The New York Public Library has cancelled a workshop for 300 people, after criticism from human rights groups of the event’s Saudi sponsor.

The MiSK-OSGEY Youth Forum was due to take place at the library on 23 September 2019, but the event was partly funded by the Prince Mohammed bin Salman bin Abdulaziz Foundation (MiSK), the Saudi crown prince’s personal charity.

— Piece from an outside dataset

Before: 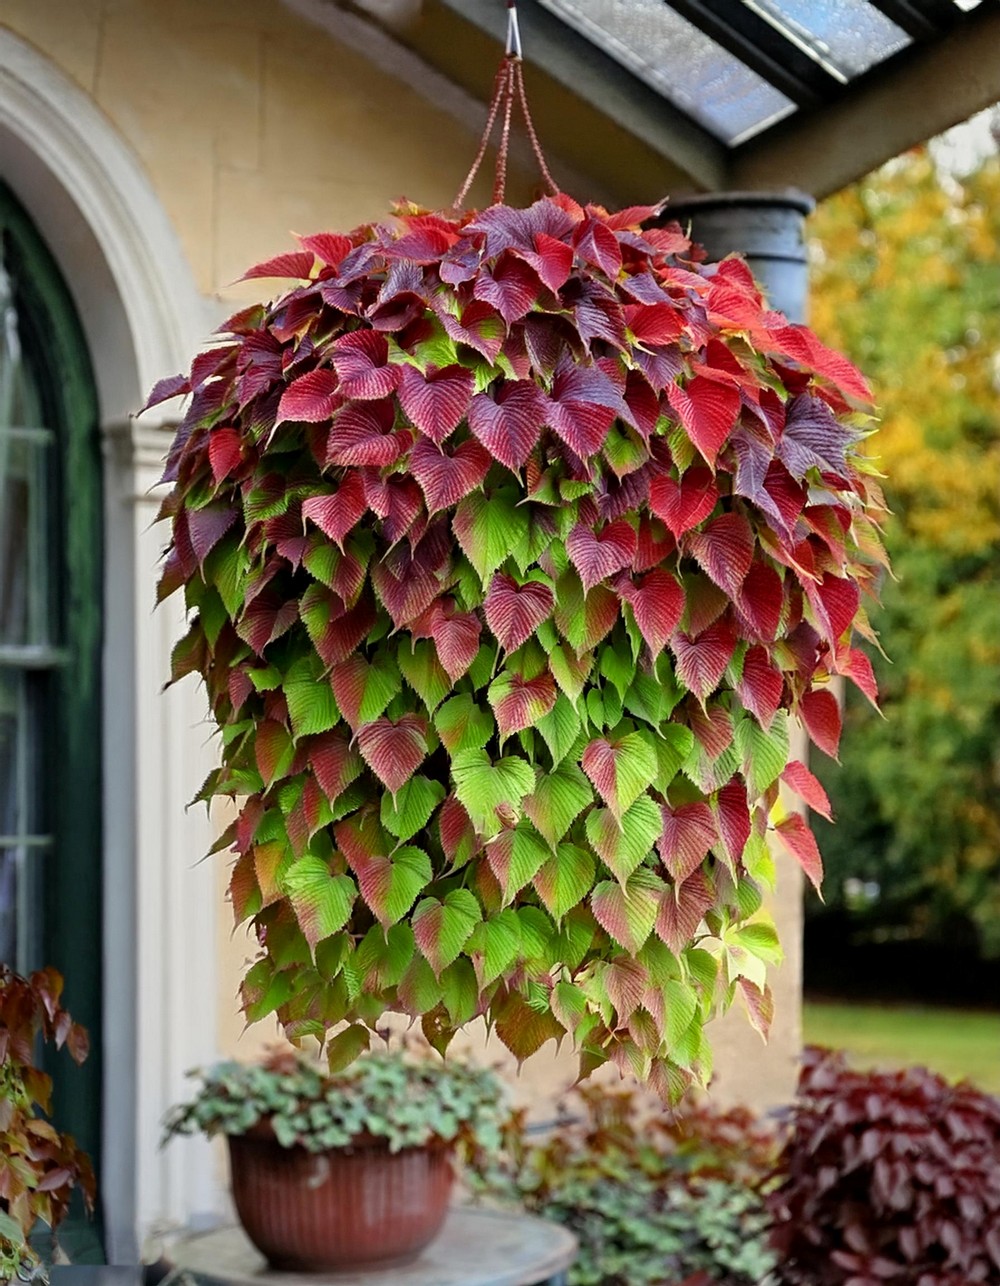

The co-sponsor was UN’s Office of the secretary general’s envoy on youth (OSGEY).

UN rapporteur found in June that there is “credible evidence” linking Prince Mohmammed with the murder of the journalist Jamal Khashoggi, and critics argued that the event at the library would help the prince improve his reputation abroad.

Suzanne Nossel, CEO of PEN America, welcomed the decision: “With world governments and the UN unable or unwilling to hold the Saudis accountable for the gruesome murder of Khashoggi and the imprisonment and torture of other independent thinkers,” she said, “this gesture by the library is a potent way to show the Saudis that there is still such a thing as shame and our society will not countenance this brutality.”

The New York Public Library is not the only institution to cut ties with MiSK over the journalist’s murder. The Bill and Melinda Gates Foundation pulled its funding in November 2018, while the Harvard University Extension School cancelled an agreement to reserve some of its summer school places for MiSK-sponsored students in July 2019.